E il diritto pubblico alla salute non può fondarsi su trattamenti sperimentali, né tantomeno su un’inadeguata risposta ai timori per la salute individuale, che è dovuta.
In America la sanità pubblica esiste – ma scalcagnata.
È lì che spedirei chi invoca l’esclusione dalle cure sanitarie dei “renitenti”, ma anche il divieto d’accesso alle professioni sanitarie a chi manifesta contrarietà.
Proprio perché così imparerebbero sulla propria pelle cosa significa: fumano? Niente cure se sviluppano un tumore.

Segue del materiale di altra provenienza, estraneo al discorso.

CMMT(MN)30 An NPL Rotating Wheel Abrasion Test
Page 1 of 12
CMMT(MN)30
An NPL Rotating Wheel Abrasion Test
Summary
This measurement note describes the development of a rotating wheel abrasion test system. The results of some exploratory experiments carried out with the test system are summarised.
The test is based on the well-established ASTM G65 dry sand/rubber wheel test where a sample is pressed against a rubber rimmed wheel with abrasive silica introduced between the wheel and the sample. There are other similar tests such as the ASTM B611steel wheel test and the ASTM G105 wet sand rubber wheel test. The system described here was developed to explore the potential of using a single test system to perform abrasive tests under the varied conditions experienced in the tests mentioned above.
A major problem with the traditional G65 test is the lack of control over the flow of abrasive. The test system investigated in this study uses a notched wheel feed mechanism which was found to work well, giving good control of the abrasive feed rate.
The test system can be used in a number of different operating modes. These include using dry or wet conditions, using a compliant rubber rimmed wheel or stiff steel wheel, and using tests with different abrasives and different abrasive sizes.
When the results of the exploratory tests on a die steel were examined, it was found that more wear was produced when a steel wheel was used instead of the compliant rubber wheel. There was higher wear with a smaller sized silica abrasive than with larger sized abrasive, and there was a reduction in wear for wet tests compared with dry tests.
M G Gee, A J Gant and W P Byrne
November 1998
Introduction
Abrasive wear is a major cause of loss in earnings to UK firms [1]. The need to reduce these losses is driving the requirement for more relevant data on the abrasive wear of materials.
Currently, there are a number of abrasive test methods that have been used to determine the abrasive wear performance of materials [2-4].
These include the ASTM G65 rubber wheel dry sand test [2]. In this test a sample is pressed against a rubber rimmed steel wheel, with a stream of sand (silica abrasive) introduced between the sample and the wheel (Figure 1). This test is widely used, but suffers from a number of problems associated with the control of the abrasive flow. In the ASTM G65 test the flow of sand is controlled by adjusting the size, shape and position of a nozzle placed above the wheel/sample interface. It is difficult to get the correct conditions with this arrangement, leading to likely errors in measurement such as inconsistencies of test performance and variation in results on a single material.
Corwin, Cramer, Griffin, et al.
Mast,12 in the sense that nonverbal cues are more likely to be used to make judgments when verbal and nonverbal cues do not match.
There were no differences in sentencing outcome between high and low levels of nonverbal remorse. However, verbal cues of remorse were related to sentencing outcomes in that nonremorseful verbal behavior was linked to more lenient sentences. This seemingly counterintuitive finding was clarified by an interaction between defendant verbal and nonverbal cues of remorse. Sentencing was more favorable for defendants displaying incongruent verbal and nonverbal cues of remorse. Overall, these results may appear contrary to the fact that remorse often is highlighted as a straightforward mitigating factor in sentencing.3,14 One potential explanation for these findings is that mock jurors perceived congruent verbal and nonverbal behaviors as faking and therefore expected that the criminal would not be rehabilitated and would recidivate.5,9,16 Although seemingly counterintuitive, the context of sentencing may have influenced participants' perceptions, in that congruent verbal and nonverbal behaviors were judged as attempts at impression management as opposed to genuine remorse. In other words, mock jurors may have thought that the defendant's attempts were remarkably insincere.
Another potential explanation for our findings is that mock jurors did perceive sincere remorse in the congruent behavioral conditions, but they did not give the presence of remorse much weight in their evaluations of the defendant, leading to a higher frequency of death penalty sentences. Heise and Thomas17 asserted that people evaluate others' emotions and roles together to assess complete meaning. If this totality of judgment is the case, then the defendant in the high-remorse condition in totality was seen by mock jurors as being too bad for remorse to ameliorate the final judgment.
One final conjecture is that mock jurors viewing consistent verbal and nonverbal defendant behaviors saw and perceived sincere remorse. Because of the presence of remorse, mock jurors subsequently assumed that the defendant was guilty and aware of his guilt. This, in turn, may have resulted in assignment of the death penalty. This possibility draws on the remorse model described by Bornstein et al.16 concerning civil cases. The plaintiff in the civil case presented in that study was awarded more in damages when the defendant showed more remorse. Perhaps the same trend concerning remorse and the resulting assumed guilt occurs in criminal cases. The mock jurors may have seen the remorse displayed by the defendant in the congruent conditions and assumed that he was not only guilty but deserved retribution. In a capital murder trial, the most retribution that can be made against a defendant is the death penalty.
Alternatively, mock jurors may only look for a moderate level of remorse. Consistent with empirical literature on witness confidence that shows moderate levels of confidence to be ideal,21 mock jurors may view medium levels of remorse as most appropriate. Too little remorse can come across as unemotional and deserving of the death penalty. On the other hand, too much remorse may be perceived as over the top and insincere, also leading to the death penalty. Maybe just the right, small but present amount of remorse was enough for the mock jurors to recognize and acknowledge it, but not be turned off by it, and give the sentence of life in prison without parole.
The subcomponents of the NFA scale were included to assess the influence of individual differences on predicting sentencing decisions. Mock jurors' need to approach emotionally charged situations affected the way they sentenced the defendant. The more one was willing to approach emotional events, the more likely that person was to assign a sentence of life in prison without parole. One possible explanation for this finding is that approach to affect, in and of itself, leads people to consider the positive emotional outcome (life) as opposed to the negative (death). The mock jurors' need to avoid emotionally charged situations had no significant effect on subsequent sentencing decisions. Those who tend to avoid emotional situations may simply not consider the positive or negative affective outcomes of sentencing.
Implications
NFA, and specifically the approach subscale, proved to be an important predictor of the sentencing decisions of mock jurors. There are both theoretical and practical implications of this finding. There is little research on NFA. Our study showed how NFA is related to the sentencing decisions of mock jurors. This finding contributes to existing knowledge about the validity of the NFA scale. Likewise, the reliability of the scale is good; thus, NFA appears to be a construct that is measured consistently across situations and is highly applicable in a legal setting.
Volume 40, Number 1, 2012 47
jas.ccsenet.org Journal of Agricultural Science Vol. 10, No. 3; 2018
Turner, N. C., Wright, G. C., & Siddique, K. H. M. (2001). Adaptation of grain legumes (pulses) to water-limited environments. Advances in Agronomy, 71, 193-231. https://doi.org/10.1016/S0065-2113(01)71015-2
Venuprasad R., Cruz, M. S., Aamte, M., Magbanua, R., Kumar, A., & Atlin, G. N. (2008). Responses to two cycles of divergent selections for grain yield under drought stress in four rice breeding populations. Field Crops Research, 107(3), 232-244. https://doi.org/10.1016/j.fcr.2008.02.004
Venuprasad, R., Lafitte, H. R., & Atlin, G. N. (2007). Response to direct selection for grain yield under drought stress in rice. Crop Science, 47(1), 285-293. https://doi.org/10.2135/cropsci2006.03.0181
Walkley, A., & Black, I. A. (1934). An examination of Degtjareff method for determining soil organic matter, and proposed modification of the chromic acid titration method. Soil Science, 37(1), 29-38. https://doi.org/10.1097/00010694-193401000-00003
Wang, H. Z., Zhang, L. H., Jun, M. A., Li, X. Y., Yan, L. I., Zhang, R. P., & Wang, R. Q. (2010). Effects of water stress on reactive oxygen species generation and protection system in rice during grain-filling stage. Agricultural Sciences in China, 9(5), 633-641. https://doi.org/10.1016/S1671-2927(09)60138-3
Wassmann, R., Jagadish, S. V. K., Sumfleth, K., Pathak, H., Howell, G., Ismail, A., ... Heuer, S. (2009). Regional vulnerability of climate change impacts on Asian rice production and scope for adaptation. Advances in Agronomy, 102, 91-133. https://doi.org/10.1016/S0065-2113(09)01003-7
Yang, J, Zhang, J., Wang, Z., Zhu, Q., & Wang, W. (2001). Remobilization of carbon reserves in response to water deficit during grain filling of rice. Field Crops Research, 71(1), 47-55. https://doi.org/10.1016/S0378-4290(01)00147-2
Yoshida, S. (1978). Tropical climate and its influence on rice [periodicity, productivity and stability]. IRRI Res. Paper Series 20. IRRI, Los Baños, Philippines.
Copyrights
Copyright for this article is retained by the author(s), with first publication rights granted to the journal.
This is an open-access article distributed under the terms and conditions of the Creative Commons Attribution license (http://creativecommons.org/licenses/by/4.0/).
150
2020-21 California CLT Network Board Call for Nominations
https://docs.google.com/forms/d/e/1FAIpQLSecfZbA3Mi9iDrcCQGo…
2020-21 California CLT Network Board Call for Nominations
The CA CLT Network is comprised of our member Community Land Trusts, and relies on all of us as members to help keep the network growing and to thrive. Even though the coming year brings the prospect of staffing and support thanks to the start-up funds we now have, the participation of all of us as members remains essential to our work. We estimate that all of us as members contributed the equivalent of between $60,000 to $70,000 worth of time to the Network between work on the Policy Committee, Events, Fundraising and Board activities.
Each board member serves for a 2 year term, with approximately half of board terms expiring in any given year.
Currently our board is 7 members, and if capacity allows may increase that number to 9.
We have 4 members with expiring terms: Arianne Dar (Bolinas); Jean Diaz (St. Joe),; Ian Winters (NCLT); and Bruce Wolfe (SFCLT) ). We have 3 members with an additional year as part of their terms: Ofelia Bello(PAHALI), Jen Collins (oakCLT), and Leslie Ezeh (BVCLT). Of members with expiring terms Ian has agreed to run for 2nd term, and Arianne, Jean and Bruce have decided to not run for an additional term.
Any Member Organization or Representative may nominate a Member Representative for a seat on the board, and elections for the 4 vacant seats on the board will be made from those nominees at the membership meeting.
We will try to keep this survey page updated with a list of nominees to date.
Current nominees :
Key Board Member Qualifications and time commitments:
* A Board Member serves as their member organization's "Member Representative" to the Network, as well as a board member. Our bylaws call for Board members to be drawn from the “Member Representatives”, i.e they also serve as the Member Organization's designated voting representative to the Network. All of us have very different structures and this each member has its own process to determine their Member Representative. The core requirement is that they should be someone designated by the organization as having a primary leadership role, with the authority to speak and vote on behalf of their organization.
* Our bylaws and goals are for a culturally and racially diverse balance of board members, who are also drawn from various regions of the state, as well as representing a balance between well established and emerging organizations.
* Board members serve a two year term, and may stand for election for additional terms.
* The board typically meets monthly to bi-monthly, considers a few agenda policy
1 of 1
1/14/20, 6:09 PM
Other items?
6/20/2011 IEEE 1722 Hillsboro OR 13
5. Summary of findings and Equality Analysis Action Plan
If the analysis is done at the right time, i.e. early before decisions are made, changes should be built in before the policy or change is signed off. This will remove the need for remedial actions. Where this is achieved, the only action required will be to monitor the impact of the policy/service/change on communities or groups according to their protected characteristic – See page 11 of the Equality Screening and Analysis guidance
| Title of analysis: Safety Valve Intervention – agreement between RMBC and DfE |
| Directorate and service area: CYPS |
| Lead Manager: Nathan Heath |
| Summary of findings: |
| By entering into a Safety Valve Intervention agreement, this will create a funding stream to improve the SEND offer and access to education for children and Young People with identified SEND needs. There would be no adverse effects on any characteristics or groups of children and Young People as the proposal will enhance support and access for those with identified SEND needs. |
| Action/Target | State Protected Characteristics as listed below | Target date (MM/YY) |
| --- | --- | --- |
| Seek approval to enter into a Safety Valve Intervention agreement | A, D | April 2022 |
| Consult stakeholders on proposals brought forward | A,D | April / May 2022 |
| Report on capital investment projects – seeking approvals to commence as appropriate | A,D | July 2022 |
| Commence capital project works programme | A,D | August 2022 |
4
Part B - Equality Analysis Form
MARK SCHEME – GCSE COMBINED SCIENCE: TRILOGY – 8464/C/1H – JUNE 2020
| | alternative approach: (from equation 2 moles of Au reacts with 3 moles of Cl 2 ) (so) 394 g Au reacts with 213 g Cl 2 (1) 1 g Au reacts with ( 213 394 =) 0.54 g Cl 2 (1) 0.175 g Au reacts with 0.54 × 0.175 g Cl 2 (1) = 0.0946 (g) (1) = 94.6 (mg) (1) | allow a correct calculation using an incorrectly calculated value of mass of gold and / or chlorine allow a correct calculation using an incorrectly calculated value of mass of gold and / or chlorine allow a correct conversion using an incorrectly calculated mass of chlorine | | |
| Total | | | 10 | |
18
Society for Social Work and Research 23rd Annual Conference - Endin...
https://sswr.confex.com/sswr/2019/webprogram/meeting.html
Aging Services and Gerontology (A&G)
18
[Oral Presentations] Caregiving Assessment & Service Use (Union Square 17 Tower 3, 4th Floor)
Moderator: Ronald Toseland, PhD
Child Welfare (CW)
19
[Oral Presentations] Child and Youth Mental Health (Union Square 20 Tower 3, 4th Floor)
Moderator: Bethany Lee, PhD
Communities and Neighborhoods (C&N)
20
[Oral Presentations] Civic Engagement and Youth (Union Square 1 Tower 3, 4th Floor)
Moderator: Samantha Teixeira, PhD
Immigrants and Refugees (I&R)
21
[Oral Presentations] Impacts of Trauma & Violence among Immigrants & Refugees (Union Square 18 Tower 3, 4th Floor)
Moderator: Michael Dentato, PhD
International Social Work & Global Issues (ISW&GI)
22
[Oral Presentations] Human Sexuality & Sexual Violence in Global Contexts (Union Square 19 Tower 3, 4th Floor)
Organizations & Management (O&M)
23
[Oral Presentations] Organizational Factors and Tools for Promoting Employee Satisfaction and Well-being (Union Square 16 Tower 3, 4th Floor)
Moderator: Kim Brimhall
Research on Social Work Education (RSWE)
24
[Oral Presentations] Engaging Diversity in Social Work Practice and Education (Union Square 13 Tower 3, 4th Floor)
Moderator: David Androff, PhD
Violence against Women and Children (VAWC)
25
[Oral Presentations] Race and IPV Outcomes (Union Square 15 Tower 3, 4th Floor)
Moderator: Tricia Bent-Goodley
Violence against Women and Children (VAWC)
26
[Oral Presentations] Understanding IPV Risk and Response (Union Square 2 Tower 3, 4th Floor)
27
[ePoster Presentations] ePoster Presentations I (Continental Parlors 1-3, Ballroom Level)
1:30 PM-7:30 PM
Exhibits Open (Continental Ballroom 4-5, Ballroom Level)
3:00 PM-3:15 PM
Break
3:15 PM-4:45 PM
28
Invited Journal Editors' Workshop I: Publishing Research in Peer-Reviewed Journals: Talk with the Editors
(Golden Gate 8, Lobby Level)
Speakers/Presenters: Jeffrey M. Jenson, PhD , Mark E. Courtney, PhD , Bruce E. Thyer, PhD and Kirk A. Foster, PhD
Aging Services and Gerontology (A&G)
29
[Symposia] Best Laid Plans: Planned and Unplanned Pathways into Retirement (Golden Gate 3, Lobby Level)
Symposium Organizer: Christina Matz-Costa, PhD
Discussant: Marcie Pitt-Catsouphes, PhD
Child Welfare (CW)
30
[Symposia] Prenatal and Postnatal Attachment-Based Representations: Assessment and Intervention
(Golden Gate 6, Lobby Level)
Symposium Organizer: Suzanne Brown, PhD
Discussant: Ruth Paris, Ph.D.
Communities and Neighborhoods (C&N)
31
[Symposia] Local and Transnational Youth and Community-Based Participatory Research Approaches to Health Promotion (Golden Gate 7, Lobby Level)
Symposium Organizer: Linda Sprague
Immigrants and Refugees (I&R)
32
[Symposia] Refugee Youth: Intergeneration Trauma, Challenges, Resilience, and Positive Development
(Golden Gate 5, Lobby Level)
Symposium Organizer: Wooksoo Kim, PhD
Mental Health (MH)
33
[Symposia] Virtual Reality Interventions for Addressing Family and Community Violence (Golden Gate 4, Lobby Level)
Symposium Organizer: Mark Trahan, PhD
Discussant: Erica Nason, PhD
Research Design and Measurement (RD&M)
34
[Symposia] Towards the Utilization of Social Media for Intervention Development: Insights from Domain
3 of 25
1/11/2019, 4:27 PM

S’ammalano di diabete, magari ereditario, e nei dati che Amazon condivide con lo Stato risulta che negli ultimi 12 mesi han comprato un pacco di merendine uno? Niente cure specialistiche.
Sono, Dio non voglia, poveri? Peccato, ma anche questo come il resto è colpa loro: se non possono pagarsi l’assicurazione vuol dire che non lavorano o non abbastanza, e se non lavorano vuol dire che non meritano nulla.
Così si ragiona colà: e se gli piace tanto che ci vadano e si tolgano dai piedi, anziché minacciare d’importare da noi questa fetenzìa.
Io mi tengo il welfare, l’assistenza pubblica e il più possibile gratuita, la carità cristiana e la compassione cattolica da nazione meridionale.